▸ **Extract**:
/---

Given that SVM is handled, you still want me to do this?

> Then in a fifth patch export the TSC offset (and multiplier ;)) to
> userspace.
> 
> I'm not very happy about having a single file for all TSC offsets.
> Creating subdirectories under the PID-FD per-VM directory would be nicer
> in the long run.

I think Steven would also prefer that, but some people raised the
concern at KVM Forum that creating per vcpu dirs in debugfs may
consume considerable memory for a system running several dozen
if not hundreds of VMs. This concern seems valid to me, but I
can do either way.
--
To unsubscribe from this list: send the line "unsubscribe kvm" in
the body of a message to majordomo@vger.kernel.org
More majordomo info at  http://vger.kernel.org/majordomo-info.html

Marcelo Tosatti Sept. 2, 2016, 11:49 p.m. UTC | #7

On Fri, Sep 02, 2016 at 09:43:01AM -0400, Stefan Hajnoczi wrote:
> On Wed, Aug 31, 2016 at 01:05:45PM -0400, Luiz Capitulino wrote:
> > We need to retrieve a VM's TSC offset in order to use
> > the host's TSC to merge host and guest traces. This is
> > explained in detail in this thread:
> > 
> >   [Qemu-devel] [RFC] host and guest kernel trace merging
> >   https://lists.nongnu.org/archive/html/qemu-devel/2016-03/msg00887.html
> > 
> > Today, the only way to retrieve a VM's TSC offset is
> > by using the kvm_write_tsc_offset tracepoint. This has
> > a few problems. First, the tracepoint is only emitted
> > when the VM boots, which requires a reboot to get it if
> > the VM is already running. Second, tracepoints are not
> > supposed to be ABIs in case they need to be consumed by
> > user-space tools.
> > 
> > This commit exports a VM's TSC offset to user-space via
> > debugfs. A new file called "tsc-offset" is created in
> > the VM's debugfs directory. For example:
> > 
> >   /sys/kernel/debug/kvm/51696-10/tsc-offset
> > 
> > This file contains one TSC offset per line, for each
> > vCPU. For example:
> > 
> >   vcpu0: 18446742405270834952
> >   vcpu1: 18446742405270834952
> >   vcpu2: 18446742405270834952
> >   vcpu3: 18446742405270834952
> > 
> > There are some important observations about this
> > solution:
> > 
> >  - While all vCPUs TSC offsets should be equal for the
> >    cases we care about (ie. stable TSC and no write to
> >    the TSC MSR), I chose to follow the spec and export
> >    each vCPU's TSC offset (might also be helpful for
> >    debugging)
> > 
> >  - The TSC offset is only useful after the VM has booted
> > 
> >  - We'll probably need to export the TSC multiplier too.
> >    However, I've been using only the TSC offset for now.

\---

▸ **Tasks to carry out**:
[1] Print the section of the TSC offset discussion that begins with the words containing "I think Steven" and ends with "do either way.".
[2] Continue the TSC offset discussion from the point where it stops.

▸ **Supplied material**:
/---

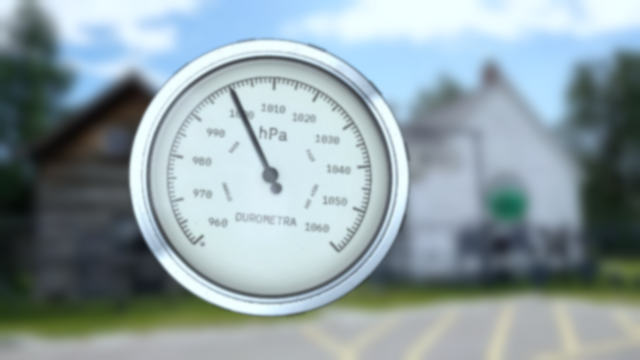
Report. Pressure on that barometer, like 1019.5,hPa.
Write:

\---
/---

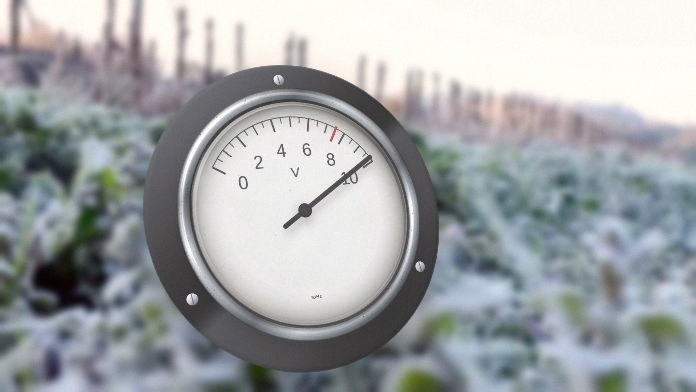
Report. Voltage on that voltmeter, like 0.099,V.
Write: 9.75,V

\---

▸ **Answers to each task**:
[1]
I think Steven would also prefer that, but some people raised the
concern at KVM Forum that creating per vcpu dirs in debugfs may
consume considerable memory for a system running several dozen
if not hundreds of VMs. This concern seems valid to me, but I
can do either way.

[2]
> >    So, let's get this merged first and do the TSC multiplier
> >    as a second step
> 
> Can TSC offset changes occur at runtime?
> 
> One example is vcpu hotplug where the tracing tool would need to fetch
> the new vcpu's TSC offset after tracing has already started.
> 
> Another example is if QEMU or the guest change the TSC offset while
> running.  If the tracing tool doesn't notice this then trace events will have
> incorrect timestamps.
> 
> Stefan

Yes they can, and the interface should mention that "the user is
responsible for handling races of execution" (IMO).

So the workflow is:

1) User boots VM and knows the state of the VM.
2) User runs trace-cmd on the host.

Is there a need to automate gathering of traces? (that is to know the
state of reboots and so forth). I don't see one. In that case, the above
workflow is functional.

Can you add such comments to the interface Luiz (that the value
read is potentially stale).





--
To unsubscribe from this list: send the line "unsubscribe kvm" in
the body of a message to majordomo@vger.kernel.org
More majordomo info at  http://vger.kernel.org/majordomo-info.html

Marcelo Tosatti Sept. 3, 2016, 12:23 a.m. UTC | #8

On Fri, Sep 02, 2016 at 10:15:41AM -0400, Steven Rostedt wrote:
> On Fri, 2 Sep 2016 09:43:01 -0400
> Stefan Hajnoczi <stefanha@gmail.com> wrote:
> 
> > Can TSC offset changes occur at runtime?

Yes, but Linux guests don't write to the TSC offset
after booting and unless user does manual TSC writes.

> > One example is vcpu hotplug where the tracing tool would need to fetch
> > the new vcpu's TSC offset after tracing has already started.
> > 
> > Another example is if QEMU or the guest change the TSC offset while
> > running.  If the tracing tool doesn't notice this then trace events will have
> > incorrect timestamps.

So what happens is this:

HostTSC (a variable). 
GuestTSC (variable) = GuestTSCOffset (fixed) + HostTSC (variable)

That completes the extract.